>> Start Page text

UNITED STATES COURT OF INTERNATIONAL TRADE

THE JANKOVICH COMPANY

Plaintiff, Before: Jane A. Restani, Judge v. Court No. 15-00208 UNITED STATES,

Defendant.

OPINION

[Defendant’s motion to dismiss is granted.]

Dated: December 30, 2015

Frank X. Dipolito, Swain & Dipolito LLP, of Long Beach, CA, for plaintiff.

Patricia M. McCarthy, Assistant Director, Commercial Litigation Branch, Civil Division, U.S. Department of Justice, of Washington, DC, for defendant. With her on the brief were Benjamin C. Mizer, Principal Deputy Assistant Attorney General, and Jeanne E. Davidson, Director. Of counsel on the brief were Andrew K. Lieberman and Marc Matthews, Senior Attorneys, Office of Chief Counsel, Trade and Finance, U.S. Customs and Border Protection, of Washington, DC.

Restani, Judge: This matter is before the court on defendant United States’ (“the

government”) motion to dismiss the complaint filed by the Jankovich Company (“Jankovich”),

for lack of subject-matter jurisdiction pursuant to U.S. Court of International Trade Rule

12(b)(1). Jankovich could have brought its claims under 28 U.S.C. § 1581(a), but failed to

perfect jurisdiction under that section by filing a proper protest. Because jurisdiction was Court No. 15-00208 Page 2

potentially available under § 1581(a), the court does not have jurisdiction under § 1581(i), and

grants the government’s motion.

BACKGROUND

Jankovich distributes bunker fuel between the ports of Los Angeles and San Diego.

Compl. ¶¶ 3–4, ECF No. 4. The bunker fuel is used “for the propulsion and operation of

vessels.” Id. Jankovich has been paying Harbor Maintenance Fees (“HMFs”) to U.S. Customs

and Border Protection (“CBP”) on a quarterly basis since 2008 based on the value of the bunker

fuel. Id. ¶ 5, Ex. A. The HMF is a port use fee assessed at 0.125% of the value of commercial

cargo shipped through certain identified ports. 19 C.F.R. § 24.24(a) (2015).

On November, 20, 2009, Jankovich sought a ruling from CBP that its bunker fuel

shipments were not subject to the HMF. See HQ H086062 (Mar. 12, 2010), available at 2010

WL 1267976. On March 12, 2010, CBP determined that the shipments were subject to the HMF.

Id. On January 24, 2014, Jankovich submitted a request for reconsideration. HQ H250175 (May

19, 2014), available at 2014 WL 2683944. On May 19, 2014, CBP denied the request for

reconsideration and affirmed HQ H086062. Id. On October 14, 2014, Jankovich again

requested reconsideration, which CBP denied on November 18, 2014, based on 19 U.S.C.

§ 1625. Decl. of Frank X. Dipolito Re: Def.’s Mot. to Dismiss Ex. D (“Dipolito Decl.”). On

July 31, 2015, Jankovich filed a two-count complaint seeking refund of HMF payments, plus

interest, and a declaration that its bunker fuel is not subject to the HMF. Compl. ¶¶ 13–21.

Jankovich claims, under the plain meaning of 26 U.S.C. §§ 4461, 4462 and 19 C.F.R.

>> End Page text
>> Start Record set

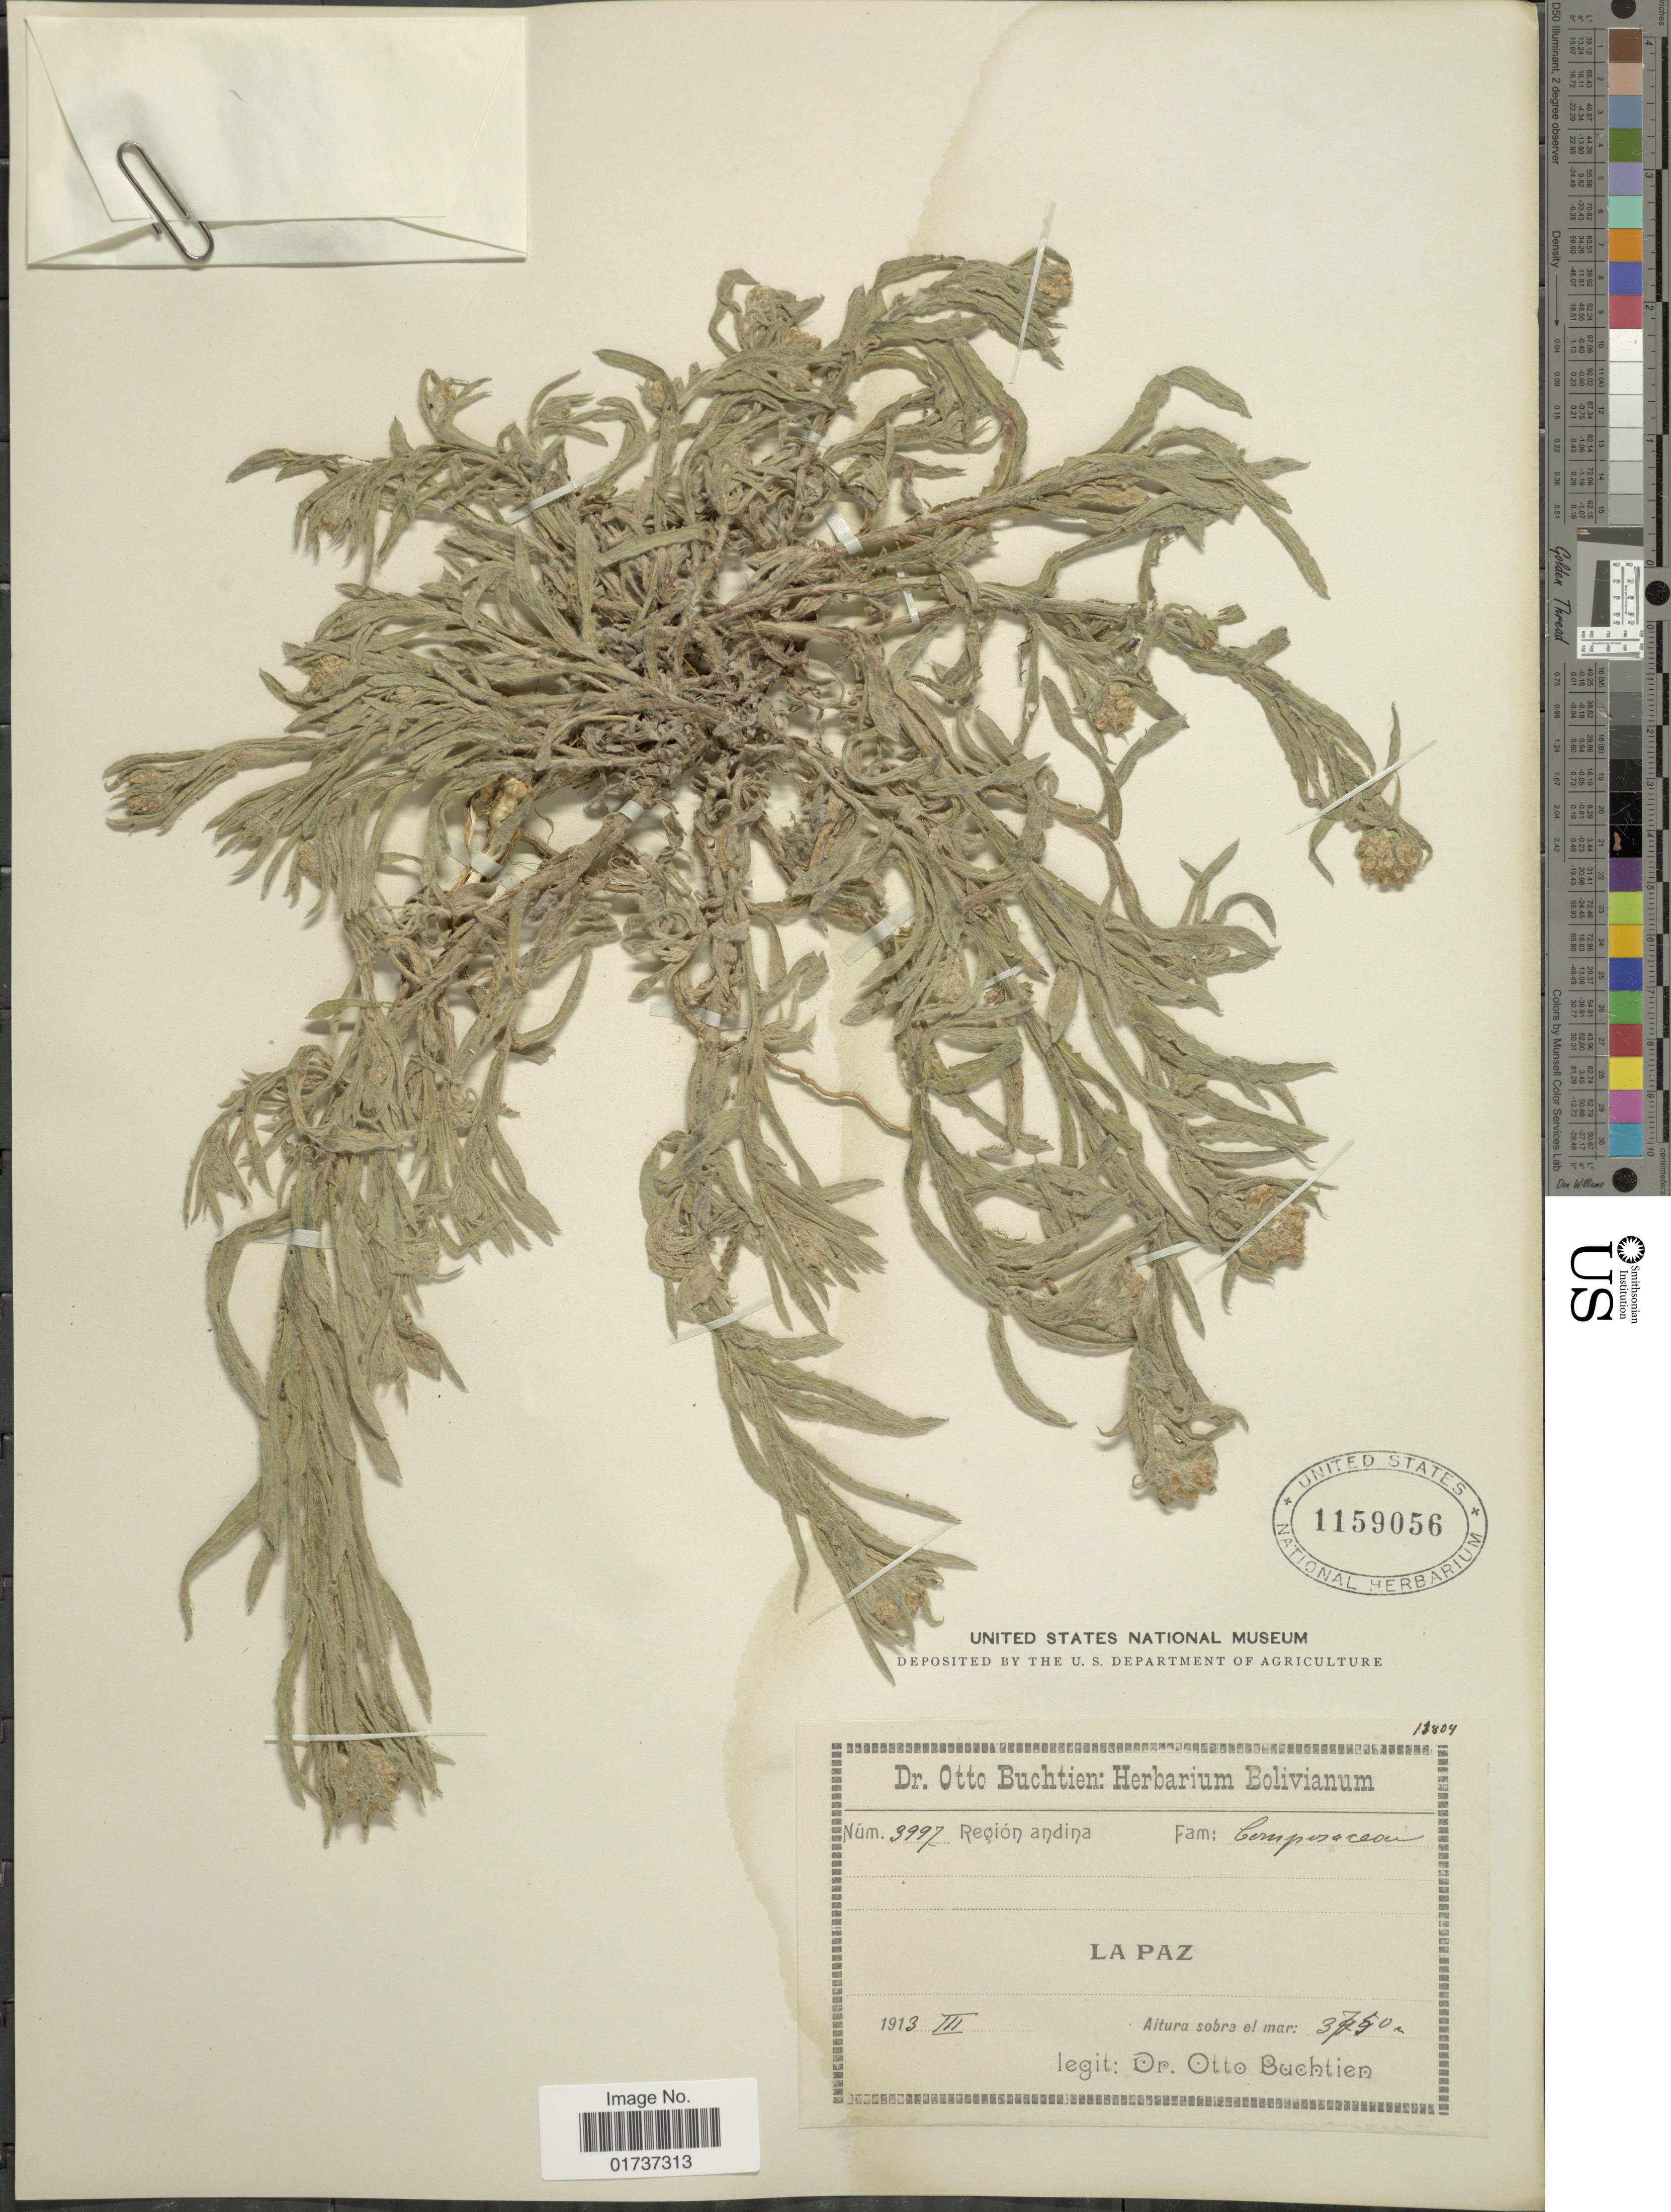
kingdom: Plantae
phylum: Tracheophyta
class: Magnoliopsida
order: Asterales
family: Asteraceae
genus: Gnaphalium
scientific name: Gnaphalium sp.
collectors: O. Buchtien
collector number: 3997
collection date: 1913-03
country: Bolivia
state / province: La Paz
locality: Región andina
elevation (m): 3750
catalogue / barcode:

>> End Record set

Problem 1
Using the court opinion on Harbor Maintenance Fees, decide whether each statement agrees with it: (a) the fee is assessed at 0.125% of the value of commercial cargo shipped through certain ports; (b) CBP granted the reconsideration request Jankovich submitted on January 24, 2014; (c) Jankovich distributes bunker fuel between the ports of Los Angeles and Long Beach. For each, answer yes or no and quote the words of the opinion that decide it.
Problem 2
Carry on the court opinion on Harbor Maintenance Fees from the point where its text ends.

Written answer 1
(a) Yes: "The HMF is a port use fee assessed at 0.125% of the value of commercial cargo shipped through certain identified ports."
(b) No: "On May 19, 2014, CBP denied the request for reconsideration and affirmed HQ H086062."
(c) No: "Jankovich distributes bunker fuel between the ports of Los Angeles and San Diego."

Written answer 2
§§ 24.24(a), (c), that its bunker fuel is not “commercial cargo” and is specifically exempted from

the HMF. Id. ¶¶ 6–12. The complaint asserts jurisdiction under 28 U.S.C. § 1581(i). Id. ¶ 1. Court No. 15-00208 Page 3

In moving to dismiss the complaint, the government argues that the court does not have

jurisdiction. The government asserts that the court lacks jurisdiction under 28 U.S.C. § 1581(i)

because relief was available under § 1581(a), and lacks jurisdiction under 29 U.S.C. § 1581(a)

because Jankovich failed to perfect jurisdiction by filing a protest. Def.’s Mot. to Dismiss &

Mem. in Supp. of its Mot. to Dismiss 4, ECF No. 9 (“Gov. Br.”). The government also argues

that even assuming the court could exercise subject-matter jurisdiction under § 1581(i),

Jankovich’s refund claims for payments made before July 31, 2013, are time-barred by

§ 1581(i)’s two-year statute of limitations. Id. at 5–6.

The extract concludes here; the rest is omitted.